James Infirmary, Indiana, Muskrat Ramble e Ole Miss, mille volte eseguiti da Louis e sempre
ricaricati di una verve nuova e affascinante che, nelle dolenti
esecuzioni precedenti la morte, sembra come velata di quella reclinata
malinconia che l'eloquio e i suoni spezzati e spesso frantumati servono a
rendere ancor più drammatica. C'è un filtro sottile che, quasi come un
paradosso, rende forse ancor più suggestive e captanti queste esecuzioni
estreme di un uomo che ha riempito con la sua presenza dominante cinquant'anni
di jazz nel mondo, e tale circolazione ideale la si avverte fra le note, ma
anche nel caldo applauso del pubblico, che si ripeteva come un fantastico
rituale ad ogni apparizione del leader, ma che in questo doloroso frangente
assume un ruolo di più sensibile umanità, come se il saluto della folla
servisse a gratificare Louis ancor più del consueto, e a fargli dimenticare la consapevolezza
amara di un lucido declino, inaccettabile ma inevitabile nel corso naturale
degli eventi.
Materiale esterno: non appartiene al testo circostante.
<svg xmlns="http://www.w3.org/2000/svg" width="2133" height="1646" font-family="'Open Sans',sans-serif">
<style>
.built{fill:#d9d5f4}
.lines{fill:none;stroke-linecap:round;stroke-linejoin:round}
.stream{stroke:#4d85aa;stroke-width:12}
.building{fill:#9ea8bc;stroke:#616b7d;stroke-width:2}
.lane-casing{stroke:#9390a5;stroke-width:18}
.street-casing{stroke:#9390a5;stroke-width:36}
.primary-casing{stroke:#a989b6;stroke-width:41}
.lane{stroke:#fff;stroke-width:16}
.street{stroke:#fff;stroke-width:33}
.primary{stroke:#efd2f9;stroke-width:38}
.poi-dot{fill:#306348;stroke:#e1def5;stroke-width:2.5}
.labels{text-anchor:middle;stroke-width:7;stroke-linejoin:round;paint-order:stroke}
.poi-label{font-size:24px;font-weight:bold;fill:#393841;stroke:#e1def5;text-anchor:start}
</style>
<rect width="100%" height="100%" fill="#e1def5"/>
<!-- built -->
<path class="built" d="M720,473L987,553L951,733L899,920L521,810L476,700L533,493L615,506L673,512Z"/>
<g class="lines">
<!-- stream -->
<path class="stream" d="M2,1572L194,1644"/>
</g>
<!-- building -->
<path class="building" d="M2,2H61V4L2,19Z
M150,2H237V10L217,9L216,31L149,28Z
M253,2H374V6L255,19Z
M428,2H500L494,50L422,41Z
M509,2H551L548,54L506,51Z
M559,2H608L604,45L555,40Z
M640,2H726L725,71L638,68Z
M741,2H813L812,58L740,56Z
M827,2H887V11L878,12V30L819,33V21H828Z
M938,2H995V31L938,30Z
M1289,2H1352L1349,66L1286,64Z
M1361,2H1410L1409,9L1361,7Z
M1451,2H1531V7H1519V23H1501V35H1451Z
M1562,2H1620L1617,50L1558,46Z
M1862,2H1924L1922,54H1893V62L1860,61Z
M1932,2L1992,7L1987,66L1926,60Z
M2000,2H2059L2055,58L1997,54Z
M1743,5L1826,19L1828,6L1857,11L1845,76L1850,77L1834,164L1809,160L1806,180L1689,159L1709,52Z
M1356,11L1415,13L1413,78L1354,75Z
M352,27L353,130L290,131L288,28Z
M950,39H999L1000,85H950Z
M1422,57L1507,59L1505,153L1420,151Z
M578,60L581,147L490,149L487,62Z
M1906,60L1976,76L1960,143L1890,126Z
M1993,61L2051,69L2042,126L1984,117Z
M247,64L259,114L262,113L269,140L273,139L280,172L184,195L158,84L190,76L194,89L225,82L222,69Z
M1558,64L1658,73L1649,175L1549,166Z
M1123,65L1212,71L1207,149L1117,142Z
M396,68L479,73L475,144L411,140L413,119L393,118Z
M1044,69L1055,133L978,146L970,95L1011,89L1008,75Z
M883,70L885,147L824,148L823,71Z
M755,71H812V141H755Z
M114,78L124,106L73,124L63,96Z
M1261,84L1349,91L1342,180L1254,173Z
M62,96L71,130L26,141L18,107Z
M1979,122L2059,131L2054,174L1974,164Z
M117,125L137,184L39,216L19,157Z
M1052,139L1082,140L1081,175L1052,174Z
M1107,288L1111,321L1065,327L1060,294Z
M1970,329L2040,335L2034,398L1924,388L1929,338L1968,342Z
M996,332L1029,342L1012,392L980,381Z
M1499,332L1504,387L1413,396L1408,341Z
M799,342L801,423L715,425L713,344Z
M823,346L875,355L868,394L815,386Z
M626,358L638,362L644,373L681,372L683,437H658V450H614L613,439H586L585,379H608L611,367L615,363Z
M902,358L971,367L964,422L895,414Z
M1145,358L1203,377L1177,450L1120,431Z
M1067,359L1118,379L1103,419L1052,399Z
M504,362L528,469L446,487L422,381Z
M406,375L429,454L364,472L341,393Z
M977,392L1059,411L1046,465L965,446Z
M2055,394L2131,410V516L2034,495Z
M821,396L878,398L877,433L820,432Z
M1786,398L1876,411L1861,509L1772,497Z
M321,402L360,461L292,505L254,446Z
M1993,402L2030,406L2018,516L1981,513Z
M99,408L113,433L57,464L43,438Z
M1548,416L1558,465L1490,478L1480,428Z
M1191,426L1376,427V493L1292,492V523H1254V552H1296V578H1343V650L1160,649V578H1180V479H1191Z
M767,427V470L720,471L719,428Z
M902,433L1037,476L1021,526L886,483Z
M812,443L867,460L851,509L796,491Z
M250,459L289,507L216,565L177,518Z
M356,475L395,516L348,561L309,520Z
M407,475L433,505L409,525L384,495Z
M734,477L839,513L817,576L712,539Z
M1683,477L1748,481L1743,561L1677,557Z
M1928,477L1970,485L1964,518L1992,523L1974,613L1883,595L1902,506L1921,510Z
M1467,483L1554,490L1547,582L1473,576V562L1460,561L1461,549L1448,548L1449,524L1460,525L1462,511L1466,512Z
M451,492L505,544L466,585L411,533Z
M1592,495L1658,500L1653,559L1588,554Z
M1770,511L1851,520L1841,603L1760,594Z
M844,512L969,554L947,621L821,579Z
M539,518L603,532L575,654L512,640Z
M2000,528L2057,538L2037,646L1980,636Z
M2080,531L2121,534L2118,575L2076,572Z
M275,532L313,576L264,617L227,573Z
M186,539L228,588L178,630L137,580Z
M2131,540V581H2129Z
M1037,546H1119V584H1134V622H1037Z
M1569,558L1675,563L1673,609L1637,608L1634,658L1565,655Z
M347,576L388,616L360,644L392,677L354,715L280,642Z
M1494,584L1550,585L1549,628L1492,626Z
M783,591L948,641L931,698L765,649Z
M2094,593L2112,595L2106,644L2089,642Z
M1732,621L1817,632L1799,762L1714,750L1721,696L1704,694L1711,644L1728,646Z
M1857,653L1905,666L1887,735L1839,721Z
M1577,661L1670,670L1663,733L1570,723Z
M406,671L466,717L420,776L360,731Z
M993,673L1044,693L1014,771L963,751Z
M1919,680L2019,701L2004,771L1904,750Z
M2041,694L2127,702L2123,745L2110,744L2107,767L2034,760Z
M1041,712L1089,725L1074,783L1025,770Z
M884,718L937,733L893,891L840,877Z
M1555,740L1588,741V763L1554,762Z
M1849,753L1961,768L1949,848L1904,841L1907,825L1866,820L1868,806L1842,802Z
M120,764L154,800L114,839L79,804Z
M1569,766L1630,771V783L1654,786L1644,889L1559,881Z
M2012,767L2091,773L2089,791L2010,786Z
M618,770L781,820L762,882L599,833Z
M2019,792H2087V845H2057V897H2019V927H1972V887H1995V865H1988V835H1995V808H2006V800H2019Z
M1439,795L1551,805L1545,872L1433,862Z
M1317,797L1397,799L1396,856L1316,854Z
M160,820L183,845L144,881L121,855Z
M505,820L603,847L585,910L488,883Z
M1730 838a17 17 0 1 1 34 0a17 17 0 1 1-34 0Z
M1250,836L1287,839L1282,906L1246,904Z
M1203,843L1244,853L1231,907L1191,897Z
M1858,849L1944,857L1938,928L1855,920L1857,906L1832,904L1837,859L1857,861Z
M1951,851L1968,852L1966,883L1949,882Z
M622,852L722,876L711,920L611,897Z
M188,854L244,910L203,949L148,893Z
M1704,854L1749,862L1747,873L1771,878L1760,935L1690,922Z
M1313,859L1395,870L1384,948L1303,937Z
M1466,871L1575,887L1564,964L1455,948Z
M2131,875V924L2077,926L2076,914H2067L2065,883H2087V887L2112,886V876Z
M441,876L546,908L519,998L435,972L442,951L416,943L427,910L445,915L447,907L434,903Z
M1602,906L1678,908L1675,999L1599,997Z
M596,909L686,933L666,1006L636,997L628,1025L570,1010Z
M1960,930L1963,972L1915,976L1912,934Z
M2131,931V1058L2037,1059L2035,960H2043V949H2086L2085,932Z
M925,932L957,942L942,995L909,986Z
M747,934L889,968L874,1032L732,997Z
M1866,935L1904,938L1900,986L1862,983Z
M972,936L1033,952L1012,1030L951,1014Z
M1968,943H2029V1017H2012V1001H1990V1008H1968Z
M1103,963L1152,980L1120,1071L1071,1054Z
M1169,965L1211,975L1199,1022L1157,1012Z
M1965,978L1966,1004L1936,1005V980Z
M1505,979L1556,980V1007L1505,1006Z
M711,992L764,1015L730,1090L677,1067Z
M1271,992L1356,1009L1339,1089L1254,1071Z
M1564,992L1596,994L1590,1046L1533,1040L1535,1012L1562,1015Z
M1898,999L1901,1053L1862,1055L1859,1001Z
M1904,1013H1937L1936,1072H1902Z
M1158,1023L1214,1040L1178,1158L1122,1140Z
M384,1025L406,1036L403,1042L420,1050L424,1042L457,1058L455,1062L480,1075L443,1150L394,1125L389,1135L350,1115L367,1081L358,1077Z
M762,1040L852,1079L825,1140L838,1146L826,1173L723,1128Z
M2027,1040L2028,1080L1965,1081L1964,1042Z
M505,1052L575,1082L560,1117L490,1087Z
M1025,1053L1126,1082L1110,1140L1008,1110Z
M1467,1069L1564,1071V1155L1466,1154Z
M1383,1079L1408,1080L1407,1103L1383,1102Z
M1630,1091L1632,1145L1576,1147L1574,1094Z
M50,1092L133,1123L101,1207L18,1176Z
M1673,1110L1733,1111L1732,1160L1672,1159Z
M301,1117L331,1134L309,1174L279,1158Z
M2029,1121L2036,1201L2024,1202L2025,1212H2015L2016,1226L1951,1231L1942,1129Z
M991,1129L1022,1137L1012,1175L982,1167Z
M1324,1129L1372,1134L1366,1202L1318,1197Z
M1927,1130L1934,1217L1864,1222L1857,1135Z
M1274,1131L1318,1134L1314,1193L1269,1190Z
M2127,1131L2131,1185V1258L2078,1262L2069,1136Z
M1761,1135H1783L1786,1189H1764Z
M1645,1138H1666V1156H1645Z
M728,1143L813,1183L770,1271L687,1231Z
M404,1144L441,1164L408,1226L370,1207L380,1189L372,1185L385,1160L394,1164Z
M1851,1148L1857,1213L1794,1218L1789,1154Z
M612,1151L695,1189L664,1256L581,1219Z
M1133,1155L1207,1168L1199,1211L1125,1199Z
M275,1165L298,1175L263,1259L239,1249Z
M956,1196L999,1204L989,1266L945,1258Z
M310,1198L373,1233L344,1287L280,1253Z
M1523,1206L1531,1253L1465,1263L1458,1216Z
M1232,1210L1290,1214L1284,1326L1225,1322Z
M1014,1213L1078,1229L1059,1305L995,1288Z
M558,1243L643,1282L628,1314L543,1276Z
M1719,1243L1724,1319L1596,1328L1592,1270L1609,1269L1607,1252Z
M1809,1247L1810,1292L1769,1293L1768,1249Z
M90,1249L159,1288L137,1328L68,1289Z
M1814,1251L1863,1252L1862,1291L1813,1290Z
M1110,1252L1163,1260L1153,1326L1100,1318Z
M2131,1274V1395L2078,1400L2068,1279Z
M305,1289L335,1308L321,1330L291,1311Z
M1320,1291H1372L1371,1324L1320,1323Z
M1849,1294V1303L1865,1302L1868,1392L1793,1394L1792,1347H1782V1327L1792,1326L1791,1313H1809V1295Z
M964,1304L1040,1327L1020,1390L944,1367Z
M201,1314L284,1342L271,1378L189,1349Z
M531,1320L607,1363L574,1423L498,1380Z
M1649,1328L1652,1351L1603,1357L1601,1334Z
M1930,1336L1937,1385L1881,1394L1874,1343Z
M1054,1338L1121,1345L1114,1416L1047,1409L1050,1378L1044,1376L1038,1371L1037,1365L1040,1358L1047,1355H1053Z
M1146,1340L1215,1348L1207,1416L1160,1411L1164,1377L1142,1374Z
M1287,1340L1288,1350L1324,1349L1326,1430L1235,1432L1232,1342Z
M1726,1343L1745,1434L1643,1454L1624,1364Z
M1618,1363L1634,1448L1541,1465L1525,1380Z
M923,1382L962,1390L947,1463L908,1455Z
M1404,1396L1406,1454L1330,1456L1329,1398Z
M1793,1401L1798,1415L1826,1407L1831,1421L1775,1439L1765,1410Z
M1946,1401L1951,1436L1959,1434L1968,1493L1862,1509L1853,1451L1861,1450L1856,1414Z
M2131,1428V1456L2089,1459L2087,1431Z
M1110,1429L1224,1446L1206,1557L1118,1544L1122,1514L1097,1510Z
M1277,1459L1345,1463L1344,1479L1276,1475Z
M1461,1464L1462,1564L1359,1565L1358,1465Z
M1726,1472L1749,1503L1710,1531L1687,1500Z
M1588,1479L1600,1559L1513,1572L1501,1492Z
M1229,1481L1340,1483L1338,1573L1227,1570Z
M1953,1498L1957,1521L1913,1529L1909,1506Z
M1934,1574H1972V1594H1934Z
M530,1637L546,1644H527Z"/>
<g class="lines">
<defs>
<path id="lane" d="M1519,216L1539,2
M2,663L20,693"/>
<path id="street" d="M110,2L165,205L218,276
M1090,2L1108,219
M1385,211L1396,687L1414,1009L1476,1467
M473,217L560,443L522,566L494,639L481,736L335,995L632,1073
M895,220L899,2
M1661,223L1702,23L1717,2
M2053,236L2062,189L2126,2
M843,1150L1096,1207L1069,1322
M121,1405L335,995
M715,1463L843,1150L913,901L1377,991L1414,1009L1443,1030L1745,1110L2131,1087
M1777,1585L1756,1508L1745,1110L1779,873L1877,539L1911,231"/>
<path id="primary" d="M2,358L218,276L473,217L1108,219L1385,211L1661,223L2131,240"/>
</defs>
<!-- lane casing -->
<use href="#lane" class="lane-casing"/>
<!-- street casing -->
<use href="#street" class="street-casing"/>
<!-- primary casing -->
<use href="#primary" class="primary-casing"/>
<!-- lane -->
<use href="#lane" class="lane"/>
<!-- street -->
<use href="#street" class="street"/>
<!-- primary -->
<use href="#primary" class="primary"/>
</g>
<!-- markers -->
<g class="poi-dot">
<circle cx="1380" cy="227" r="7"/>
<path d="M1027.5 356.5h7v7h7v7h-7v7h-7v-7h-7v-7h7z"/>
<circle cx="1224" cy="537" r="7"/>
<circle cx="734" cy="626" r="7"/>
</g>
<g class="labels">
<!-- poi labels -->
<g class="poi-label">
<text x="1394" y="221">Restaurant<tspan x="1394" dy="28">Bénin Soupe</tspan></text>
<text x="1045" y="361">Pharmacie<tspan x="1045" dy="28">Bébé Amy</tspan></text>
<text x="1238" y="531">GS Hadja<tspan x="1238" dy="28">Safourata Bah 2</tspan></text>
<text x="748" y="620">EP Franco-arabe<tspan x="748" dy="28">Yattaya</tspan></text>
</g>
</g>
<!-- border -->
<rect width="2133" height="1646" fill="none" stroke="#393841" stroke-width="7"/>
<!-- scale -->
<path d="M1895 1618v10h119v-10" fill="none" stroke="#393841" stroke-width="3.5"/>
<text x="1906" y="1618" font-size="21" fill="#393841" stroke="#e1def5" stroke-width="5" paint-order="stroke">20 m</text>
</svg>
Era facile al pianto, alla commozione in questi ultimi anno di
vita, Satchmo, lui che affrontava il pubblico con il riso fragoroso e gioioso
del nero che la vita e il successo hanno reso felice, e non bastava il conforto
che gli recavano la moglie Lucille e i suoi partners per evitargli le lacrime, come accade in quei vecchi d'altri
tempi le cui corde sentimentali, infragilite dal trauma dell'essere, cedono più
facilmente alla piena del calore umano che gli altri, i superstiti, si
preoccupano di infondere.
Vorrei chiudere con questo pezzo tanto conosciuto e amato:
I see trees of green, red roses too
I see them bloom for me and you
And I think to myself what a wonderful world
I see skies of blue and clouds of white
The bright blessed day, the dark sacred night
And I think to myself what a wonderful world
che splendido ritratto di un uomo splendido che con la sua cornetta ha affascinato il mondo. Grazie.